Sólo 500 dólares tuvo que pagar el estudiante de origen surcoreano, que según su propio testimonio –grabado para variar en video y entregado a la NBC- se “sentía arrinconado”, para comprar las dos pistolas; una Glock 9mm. y otra calibre 22, con las que asesinó a 33 personas. Como único tramite para que el vendedor le entregara armas y munición, este hombre que alcanzó así la fama –también la búsqueda de notoriedad es un motivo- a punta de balazos, mostró su licencia de manejo. Las alertas disparadas por su profesora de literatura sobre su carácter inestable y potencialmente violento, la decisión de un juez que confirmaba que era “un peligro para sí mismo”, su estadía forzosa, producto de una denuncia de acoso, en un hospital siquiátrica, donde incluso fue declarado loco, se borraron de pronto ante el puñado de billetes que puso sobre el mostrador.
“Ustedes me obligaron; la decisión fue de ustedes –dice ante la cámara Cho Seung Hui en un interludio entre una serie de asesinatos y otra- ahora tienen sangre en sus manos” acusa y desgraciadamente no deja de tener razón. Todo el complejo y costosísimo andamiaje de seguridad que sostiene la vida de los estadounidenses; la paranoia de la guerra antiterrorista; la supuesta vigilancia que los cuerpos policíacos y de inteligencia mantienen sobre la población demostraron, otra vez, su brutal inoperancia.

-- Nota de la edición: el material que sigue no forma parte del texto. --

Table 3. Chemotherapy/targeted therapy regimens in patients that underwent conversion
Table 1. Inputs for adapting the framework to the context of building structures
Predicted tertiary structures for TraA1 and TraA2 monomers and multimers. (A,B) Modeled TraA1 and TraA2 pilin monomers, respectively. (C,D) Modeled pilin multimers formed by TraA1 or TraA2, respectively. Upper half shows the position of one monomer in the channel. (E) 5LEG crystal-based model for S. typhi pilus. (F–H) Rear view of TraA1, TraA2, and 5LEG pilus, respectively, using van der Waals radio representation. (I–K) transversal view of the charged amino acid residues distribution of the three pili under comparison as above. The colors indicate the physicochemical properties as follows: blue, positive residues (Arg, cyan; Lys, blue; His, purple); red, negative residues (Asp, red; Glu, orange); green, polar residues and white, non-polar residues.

Amparado por la ley, una ley que pese a todo no ha podido ser derogada, el asesino compró sus armas; con dos pistolas puso en entredicho toda la doctrina de seguridad nacional y demostró de nuevo a los habitantes del país más poderoso de la tierra no sólo cuan vulnerables son sino el hecho incontrovertible de que duermen todas las noches con el enemigo.

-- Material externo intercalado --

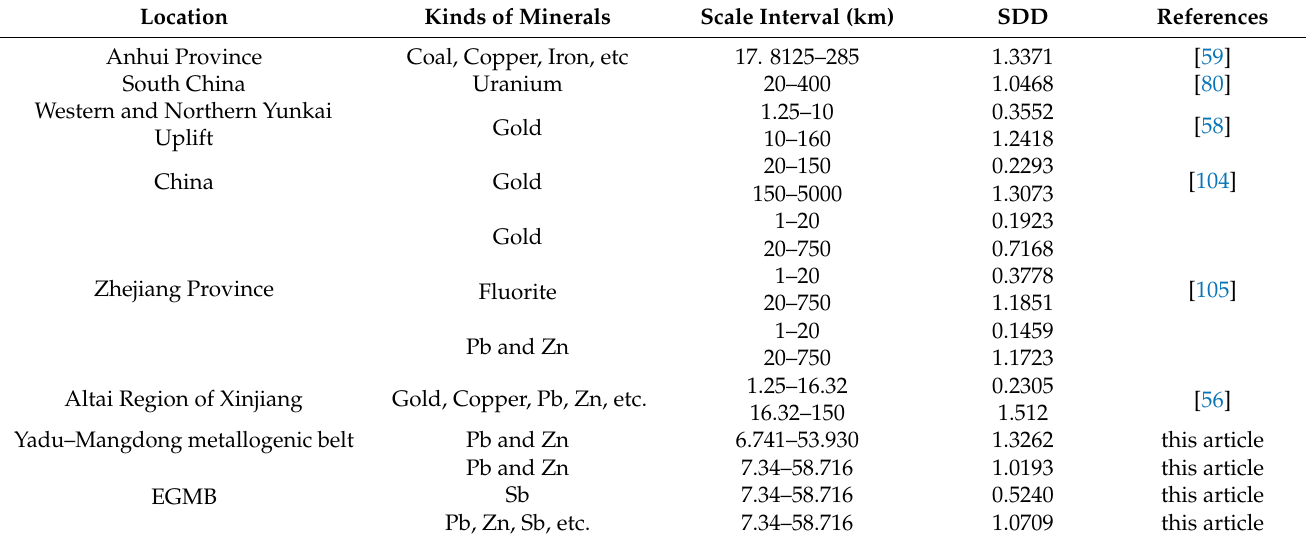
Figure 7. Linear fitting graph for spatial distribution fractal dimensions (SDD) calculation of ore deposits. Table 10. Statistical table of spatial distribution fractal dimensions (SDD) values of deposits in some areas of Table 9. Statistical table of calculation parameters for the spatial distribution fractal dimensions (SDD) of deposits.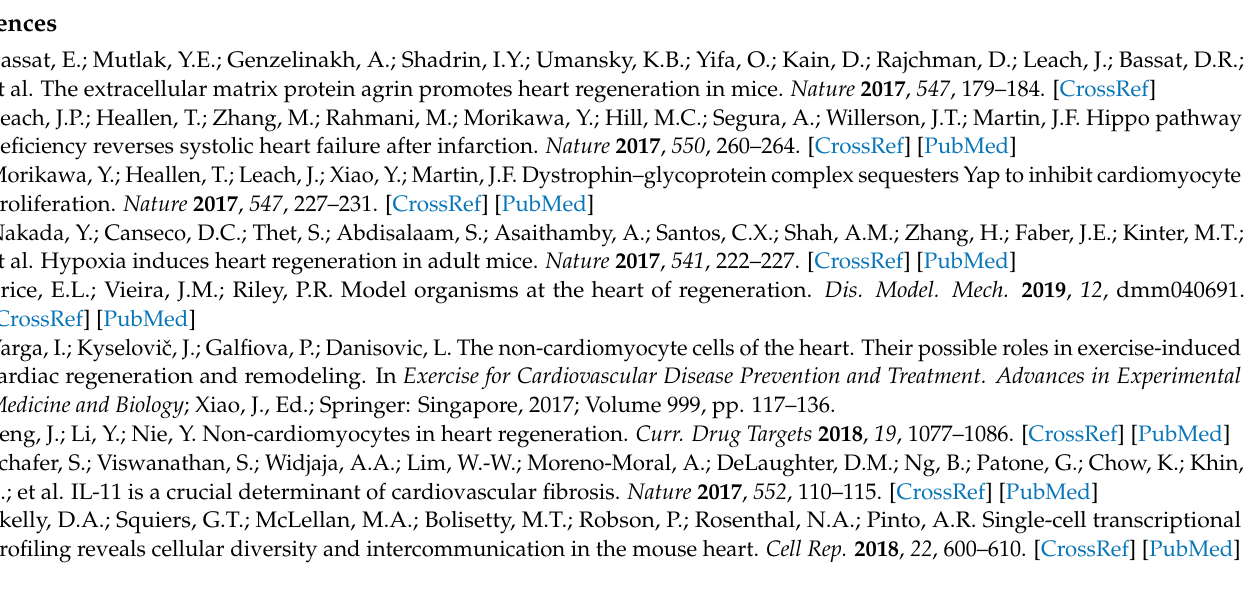
Figure S1: Violin plots showing the expression profiles of the feature genes of fibroblast subtypes, Supplementary Figure S2: Upset plots of homolog DEGs for three major cell types combined between Zebrafish-Ma-2021 and Mouse-Farbehi-2019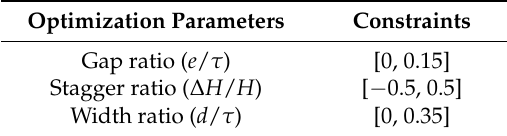
Table 2. Optimization parameters of the novel magnet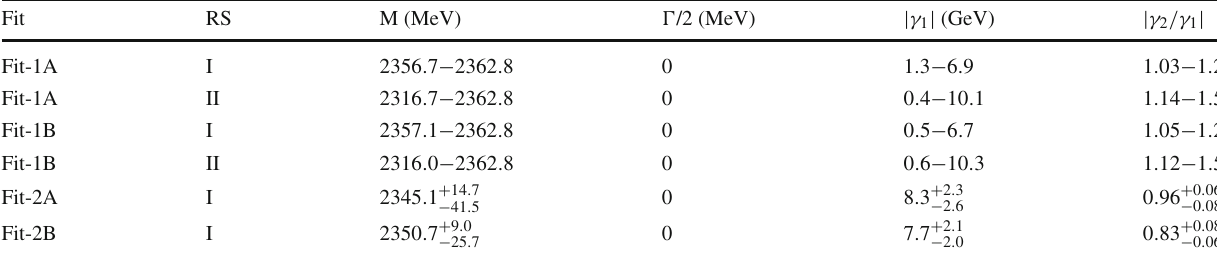
Table 5 Poles and their residues obtained at physical meson masses from the S -wave coupled-channel DK and D s η scattering amplitudes with ( S , I ) = ( 1 , 0 ) . For Fit-1A and Fit-1B, parts of the parameter configurations within one-sigma uncertainties give bound state poles ( 2317 ) and others give virtual poles. In these cases, we sim- for the D ∗ s 0 ply show the ranges for the bound- and virtual-state poles obtained for the parameter configurations from Fit-1A and Fit-1B within one-sigma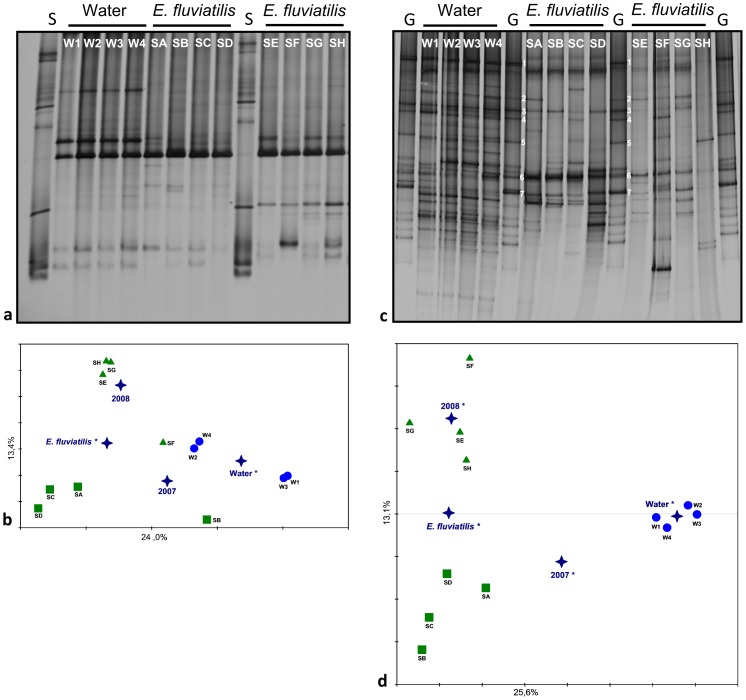
PCR-DGGE fingerprints.
Pseudomonas 16S rRNA (a) and gacA (c) gene fragments amplified from Ephydatia fluviatilis (2007: SA-SD and 2008: SE-SH) and lake water (2007: W1–W4) and their respective ordination diagrams generated by redundancy analysis (b, d) are shown. 16S rRNA (S) and gacA (G) gene standards were applied on the corresponding gels to control the DGGE run (see methods for standard compositions). Numbers 1 to 7 show some of the PCR-DGGE gacA gene bands amplified from E. fluviatilis metagenomic DNA (cultivation-independent approach) that matched gacA gene electrophoretic mobilities from E. fluviatilis-derived Pseudomonas isolates (cultivation-dependent approach). In ordination diagrams, green squares and triangles correspond to E. fluviatilis samples from 2007 and 2008, respectively; and blue circles to lake water samples. Blue stars: centroid positions of the independent variables E. Fluviatilis, lake water and year of sampling. Independent variables found to significantly influence PCR-DGGE band profiling variation are marked with an asterisk.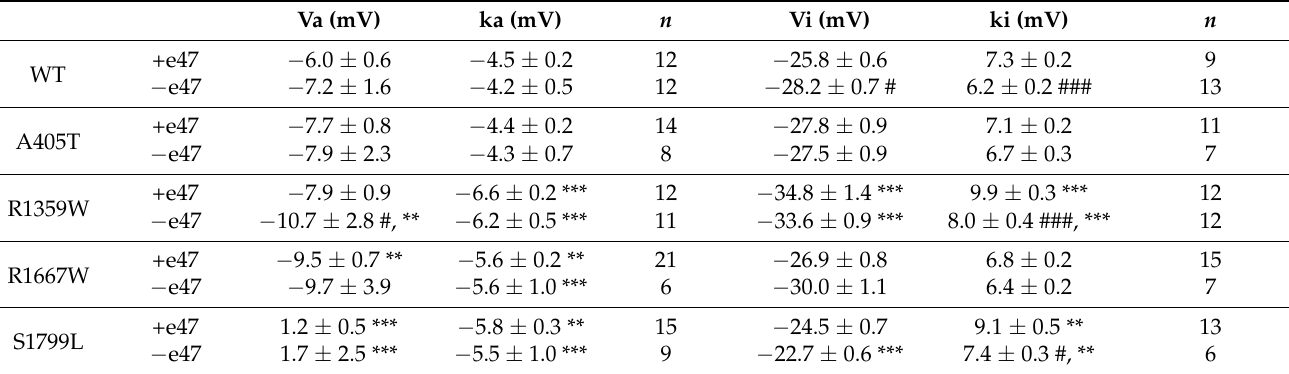
Figure 4. Voltage dependence of Cav2.1 inactivation. ( Top ) Voltage-dependent isochronal inactiva- tion curves for X. laevis oocytes expressing Cav2.1+47 ( left ) or Cav2.1−e47 ( right ) variants. ( Bottom )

La poderosa Asociación Nacional del Rifle (NRA) se apresta a defenderse ante los previsibles intentos por impedir o reglamentar al menos de manera más estricta la venta de armas. Todo norteamericano tiene el derecho inalienable a tener en casa o a portar consigo una arma para defenderse sostienen los activistas de la NRA y en esta predica, que mantiene boyante a la industria de las armas, los apoyan lideres de opinión, políticos, artistas de Hollywood, personalidades del mundo de los negocios y millones de ciudadanos comunes y corrientes que hoy se sienten más amenazados que nunca y que, con el dedo en el gatillo, se creen más seguros.
Triste paradoja: esa posibilidad de armarse con tanta facilidad para defenderse pone, cada día que pasa, a más estadounidenses ante el cañón de un fusil o una pistola. Mucho me temo, sin embargo –ya pesar de las buenas intenciones de demócratas y liberales- que masacres como la ocurrida, más que producir una poderosa corriente de opinión capaz de mover al congreso estadounidense hacia la derogación de la ley moverá, por el contrario, a muchos miles a ir a las tiendas de armamento, entregar su licencia de manejo y comprar una pistola para ir a la escuela.

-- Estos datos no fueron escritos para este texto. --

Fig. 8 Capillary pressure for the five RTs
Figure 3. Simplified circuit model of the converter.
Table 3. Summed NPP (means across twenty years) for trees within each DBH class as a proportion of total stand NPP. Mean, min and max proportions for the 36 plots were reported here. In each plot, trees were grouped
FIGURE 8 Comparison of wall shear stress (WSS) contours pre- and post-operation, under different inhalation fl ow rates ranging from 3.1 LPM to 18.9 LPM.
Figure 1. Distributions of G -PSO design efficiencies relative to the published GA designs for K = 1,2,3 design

Trágico además resulta que las victimas colaterales de esa enfermedad que corroe a la sociedad norteamericana seamos, al sur de la frontera, nosotros; los latinoamericanos que ni por asomo gozamos –así sea como un paliativo- de ese bienestar del que gozan aquellos que hasta licencia tienen de volverse locos. Tal libertad para hacerse de un arma –no importa ya el calibre- en los Estados Unidos ha permitido al crimen organizado latinoamericano hacerse, a bajos costos además, de arsenales que no sólo amenazan a miles de ciudadanos indefensos sino que llegan a comprometer, con ese gran poder de fuego, la soberanía del estado en nuestros países. Que algo “está podrido en Dinamarca” no hay duda; que esa podredumbre nos alcanza tampoco; imposible quedarse con los brazos cruzados pensando que la Universidad tecnológica de Virginia o Columbine están muy lejos.